-- Text follows --

Postpartum follow-up for patients with gestational diabetes mellitus (GDM) is essential to manage future disease risk. In a diverse, urban population of GDM patients at a major medical center, high fasting glucose, high BMI at diagnosis, and low education level were associated with not following up in the endocrinology clinic after delivery; patients least likely to follow up are, therefore, also at greatest risk of GDM complications. Although race/ethnicity was not a significant predictor of follow-up, Hispanic/Latina and African-American patients were more likely to have risk factors for postpartum clinical attrition.

-- Text concluded --
-- Dataset entries follows --

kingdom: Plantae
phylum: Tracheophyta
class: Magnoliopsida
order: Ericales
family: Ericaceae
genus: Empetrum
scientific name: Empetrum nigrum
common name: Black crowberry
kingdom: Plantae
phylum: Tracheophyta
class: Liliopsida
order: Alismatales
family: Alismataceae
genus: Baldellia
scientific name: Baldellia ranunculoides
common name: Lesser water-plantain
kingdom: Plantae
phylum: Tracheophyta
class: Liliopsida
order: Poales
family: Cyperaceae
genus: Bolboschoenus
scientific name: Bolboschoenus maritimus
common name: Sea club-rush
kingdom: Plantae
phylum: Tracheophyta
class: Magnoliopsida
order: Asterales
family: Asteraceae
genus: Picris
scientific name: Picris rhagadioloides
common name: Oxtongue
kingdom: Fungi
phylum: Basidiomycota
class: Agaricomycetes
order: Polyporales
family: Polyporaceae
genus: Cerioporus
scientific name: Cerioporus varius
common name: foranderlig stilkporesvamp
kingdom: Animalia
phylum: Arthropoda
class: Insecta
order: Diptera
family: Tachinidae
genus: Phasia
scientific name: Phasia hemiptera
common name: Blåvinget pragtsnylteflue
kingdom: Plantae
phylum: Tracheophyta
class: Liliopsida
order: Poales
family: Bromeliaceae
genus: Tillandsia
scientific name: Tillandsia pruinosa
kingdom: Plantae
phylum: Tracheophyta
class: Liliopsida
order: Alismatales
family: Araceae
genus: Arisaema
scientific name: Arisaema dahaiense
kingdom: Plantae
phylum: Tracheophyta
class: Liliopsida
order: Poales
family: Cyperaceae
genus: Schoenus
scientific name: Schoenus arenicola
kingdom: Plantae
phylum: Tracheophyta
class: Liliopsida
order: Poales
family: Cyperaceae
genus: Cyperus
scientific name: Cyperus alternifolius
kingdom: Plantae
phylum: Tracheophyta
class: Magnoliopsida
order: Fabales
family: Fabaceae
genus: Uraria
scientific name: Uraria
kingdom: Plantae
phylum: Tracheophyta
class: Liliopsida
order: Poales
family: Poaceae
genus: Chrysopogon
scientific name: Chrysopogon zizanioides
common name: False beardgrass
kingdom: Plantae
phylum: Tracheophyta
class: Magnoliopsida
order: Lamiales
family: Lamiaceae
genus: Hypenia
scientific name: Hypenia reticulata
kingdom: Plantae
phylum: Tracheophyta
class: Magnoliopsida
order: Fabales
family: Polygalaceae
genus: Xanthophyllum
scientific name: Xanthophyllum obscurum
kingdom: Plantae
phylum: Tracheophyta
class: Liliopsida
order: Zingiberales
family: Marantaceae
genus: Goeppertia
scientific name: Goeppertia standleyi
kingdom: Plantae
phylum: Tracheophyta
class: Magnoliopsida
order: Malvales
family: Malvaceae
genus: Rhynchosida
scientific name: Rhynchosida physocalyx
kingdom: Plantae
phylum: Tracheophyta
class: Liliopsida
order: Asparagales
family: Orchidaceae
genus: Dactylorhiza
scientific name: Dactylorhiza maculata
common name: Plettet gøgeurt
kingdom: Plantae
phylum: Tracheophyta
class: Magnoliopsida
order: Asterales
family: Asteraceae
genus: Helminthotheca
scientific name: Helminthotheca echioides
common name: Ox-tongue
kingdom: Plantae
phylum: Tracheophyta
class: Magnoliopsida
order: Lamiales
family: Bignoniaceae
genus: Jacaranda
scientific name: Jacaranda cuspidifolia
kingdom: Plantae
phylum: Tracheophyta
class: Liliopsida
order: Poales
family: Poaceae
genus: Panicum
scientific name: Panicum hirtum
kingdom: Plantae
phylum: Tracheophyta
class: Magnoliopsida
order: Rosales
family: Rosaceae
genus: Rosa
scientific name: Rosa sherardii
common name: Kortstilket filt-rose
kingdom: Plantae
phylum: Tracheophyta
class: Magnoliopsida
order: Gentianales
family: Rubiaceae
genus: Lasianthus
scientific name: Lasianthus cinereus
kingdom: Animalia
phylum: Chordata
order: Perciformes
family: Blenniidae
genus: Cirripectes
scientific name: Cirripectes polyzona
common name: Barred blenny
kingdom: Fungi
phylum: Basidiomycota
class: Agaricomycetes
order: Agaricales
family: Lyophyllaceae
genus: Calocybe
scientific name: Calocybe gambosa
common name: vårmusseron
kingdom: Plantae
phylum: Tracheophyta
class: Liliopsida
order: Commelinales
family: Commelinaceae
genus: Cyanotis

-- Dataset entries concluded --

- Check your understanding -
[a] According to the gestational diabetes text, which patients were more likely to have risk factors for postpartum clinical attrition?
[b] In the gestational diabetes text, take the part that opens with the words containing "Postpartum follow-up for" and closes with "postpartum clinical attrition.". Write it out again with "endocrinology clinic" replaced by "diabetes clinic".
[c] List every factor that the gestational diabetes text says was associated with not following up after delivery.

- Response list -
[a] Hispanic/Latina and African-American patients

[b]
Postpartum follow-up for patients with gestational diabetes mellitus (GDM) is essential to manage future disease risk. In a diverse, urban population of GDM patients at a major medical center, high fasting glucose, high BMI at diagnosis, and low education level were associated with not following up in the diabetes clinic after delivery; patients least likely to follow up are, therefore, also at greatest risk of GDM complications. Although race/ethnicity was not a significant predictor of follow-up, Hispanic/Latina and African-American patients were more likely to have risk factors for postpartum clinical attrition.

[c]
- high fasting glucose
- high BMI at diagnosis
- low education level